Bad outcomes
The Year 7 lesson on moral evil and natural evil asked students the question as to which they considered worst: a good intention with a bad outcome, or a bad intention with a good outcome? There was a general consensus within the class that the former was better; that something done with a good intention was always preferable to a good outcome from a bad intention.
I told the Year 7 class a story I had heard in 1998 when visiting Tanzania.
Part of the first day was spent at a seminar for development officers from the Anglican dioceses of the country. One of them told a story of how solving problems caused problems.

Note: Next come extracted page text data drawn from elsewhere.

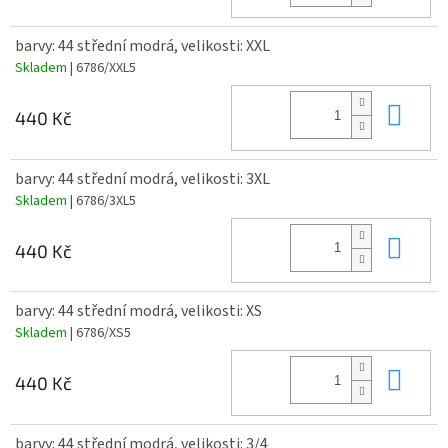
barvy: 44 střední modrá, velikosti: XXL
Skladem
| 6786/XXL5
Do 
440 Kč
barvy: 44 střední modrá, velikosti: 3XL
Skladem
| 6786/3XL5
Do 
440 Kč
barvy: 44 střední modrá, velikosti: XS
Skladem
| 6786/XS5
Do 
440 Kč
barvy: 44 střední modrá, velikosti: 3/4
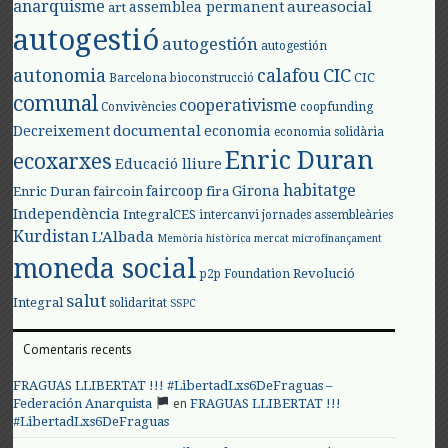
anarquisme
aureasocial
assemblea permanent
art
autogestió
autogestión
autogestión
autonomia
calafou
CIC
CIC
Barcelona
bioconstrucció
comunal
cooperativisme
Convivències
coopfunding
documental
Decreixement
economia
economia solidària
Enric Duran
ecoxarxes
Educació lliure
habitatge
faircoop
Girona
Enric Duran
faircoin
fira
Independència
IntegralCES
intercanvi
jornades assembleàries
Kurdistan
L'Albada
Memòria històrica
mercat
microfinançament
moneda social
Revolució
p2p Foundation
salut
Integral
solidaritat
SSPC
Comentaris recents
FRAGUAS LLIBERTAT !!! #LibertadLxs6DeFraguas –
en
Federación Anarquista
FRAGUAS LLIBERTAT !!!
#LibertadLxs6DeFraguas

He was a man who spent much of his time in very rural, very remote villages. He would go and live in the community for a week at a time. There was one particularly problematic village he had been visiting for five years. He would sit and talk with them and asked them what it was that they needed. Finally, they agreed, “a school,” they said, “we need a school.”
So he encouraged the villagers to organise themselves. There was a good source of mud for making bricks nearby and a good source for timber. The first classroom was built; it was plain and simple, but it was a classroom.
At this point an American Christian missionary agency came in and asked the people what they wanted. “A school”, they told the American visitors, “we have only one classroom.”
So the agency with the best and most sincere and most generous of intentions built them a very fine school. Five classrooms that were far superior to the mud and timber classroom the people had built.
“Now what will happen?” said the development officer.
“When the classrooms begin to leak, they will say to the Americans, ‘your classrooms are leaking’. When there is a storm and the classrooms fall down, they will say to the Americans, ‘your school has fallen down.’ They have five new classrooms and five years of my work has been undone.”
The worst of results would be achieved with the best of intentions! The community would end up further back than where it had begun, less organised and resourceful than it had been, or it would become a dependant of the missionary agency which would constantly have to come back to try to keep things going.
The Year 7 students looked mystified.